# Discussion 12A Solution, Fall 2022

In [1]:
import numpy as np
from math import cos, sin, pi, sqrt

In this discussion, we will look at an example of how the SVD and pseudoinverse can be used to solve for the minimum norm solution. This discussion will also help you prepare for a homework problem you will have on HW12.

For this notebook, we will deal with a graphical example where we are given 2 planes and are asked to find the point on the intersection that is the closest to the origin. We will attempt to use the pseudoinverse as a means of calculating this point. Suppose the equations for the two planes are given as follows:
$$
    x + y - z = 4 \\
    x + y + z = 4
$$


### Part (a)
Given the equations above, __write the system in matrix-vector form__
$$
    A\vec{x} = \vec{b} \ \ \ \ \text{where} \ \ \ \ \vec{x} = 
    \begin{bmatrix}
        x \\ y \\ z
    \end{bmatrix}
$$
What type of system is this and how many solutions exist?

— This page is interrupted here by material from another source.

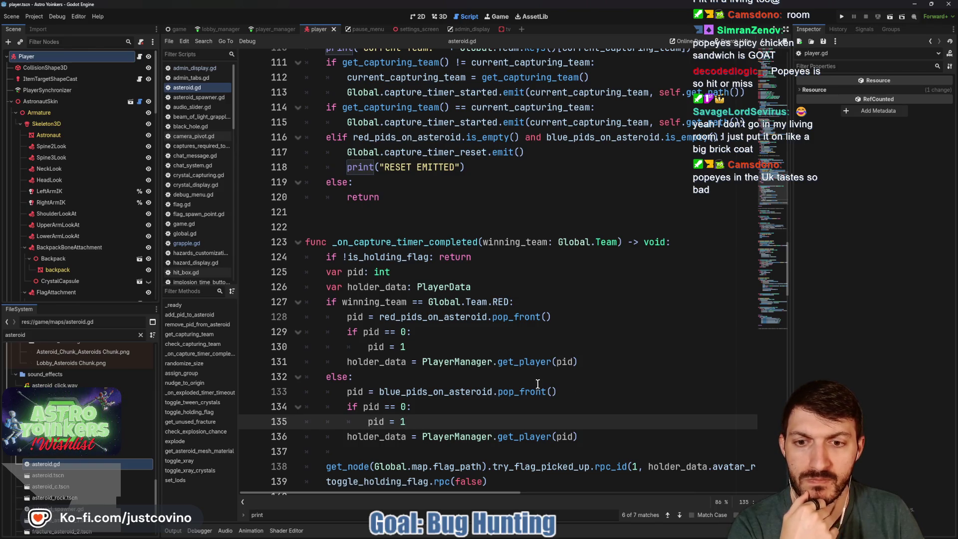
pyautogui.click(841, 16)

HINT: To create a numpy array for the $2 \times 2$ identity matrix, you would write np.array([[1,0], [0,1]])

In [2]:
A = np.array([[1, 1, -1], [1, 1, 1]])
b = np.array([[4], [4]])

m, n = A.shape

### Part (b)
Now let's calculate the SVD of matrix $A$. We have provided you with some skeleton code for the algorithm for calculating the full SVD. It may be helpful to refer to Algorithm 15 on Note 16: https://eecs16b.org/notes/fa22/note16.pdf#page=8. __Fill in the blanks in the algorithm using the note linked above as a reference.__

HINT: Some helpful numpy functions include [np.linalg.eig](https://numpy.org/doc/stable/reference/generated/numpy.linalg.eig.html), [np.linalg.matrix_rank](https://numpy.org/doc/stable/reference/generated/numpy.linalg.matrix_rank.html)

HINT: To perform matrix multiplication you can use the @ operator (ex: A @ B) and to take the transpose of a matrix use .T (ex: A.T)

In [3]:
def FullSVD(A):
    m, n = A.shape
    r = np.linalg.matrix_rank(A)
    U_r = np.zeros((m, r))
    Sigma_r = np.zeros((r, r))
    V_r = np.zeros((n, r))
    
    eigenvalues, normalized_eigenvectors = np.linalg.eig(A.T @ A)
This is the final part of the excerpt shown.